▶ Data items
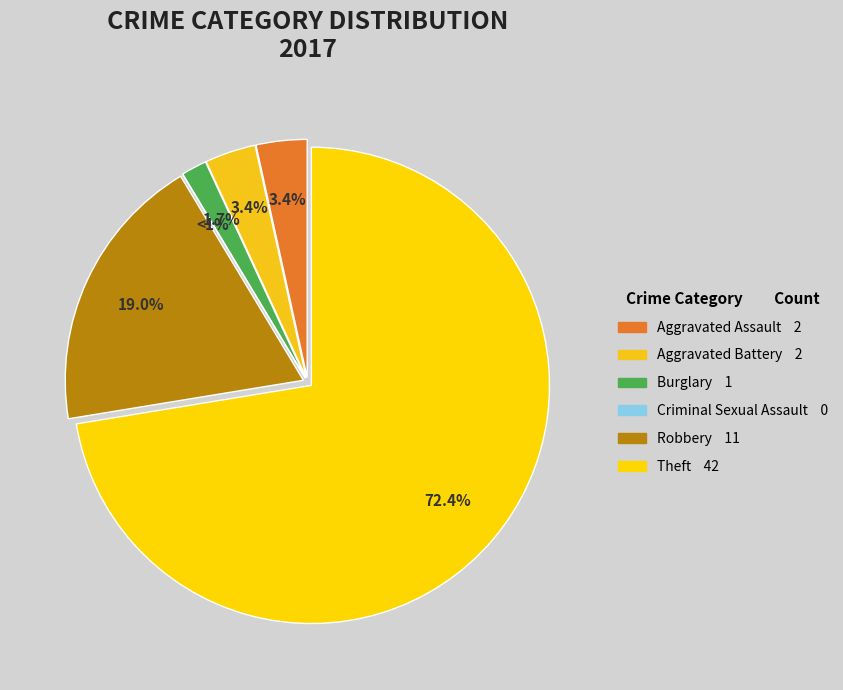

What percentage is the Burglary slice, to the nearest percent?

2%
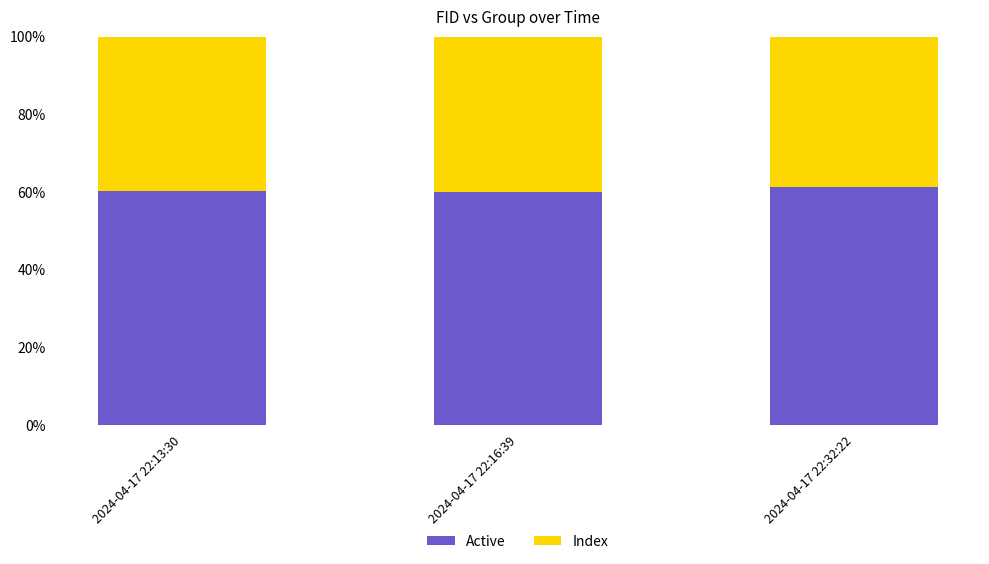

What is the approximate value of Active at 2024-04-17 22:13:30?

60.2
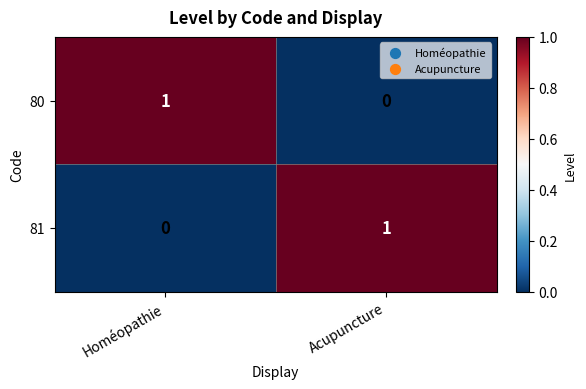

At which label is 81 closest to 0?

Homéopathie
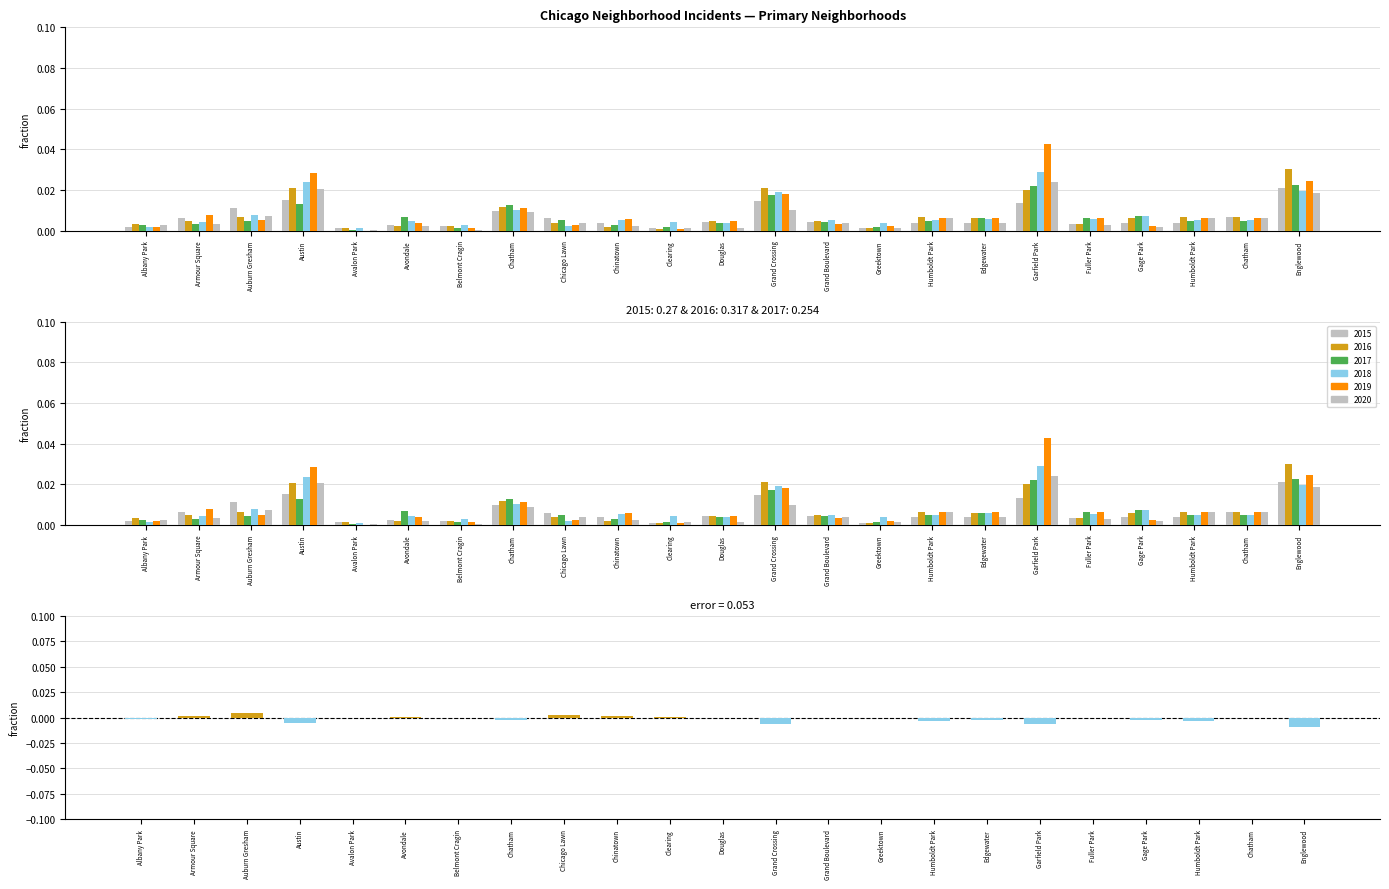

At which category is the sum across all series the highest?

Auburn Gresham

▶ Task instructions
Recast the data above as a JSON list of strings with one string per line, dropping blank lines and the picture markers.

▶ Answer
[
  "What percentage is the Burglary slice, to the nearest percent?",
  "2%",
  "What is the approximate value of Active at 2024-04-17 22:13:30?",
  "60.2",
  "At which label is 81 closest to 0?",
  "Homéopathie",
  "At which category is the sum across all series the highest?",
  "Auburn Gresham"
]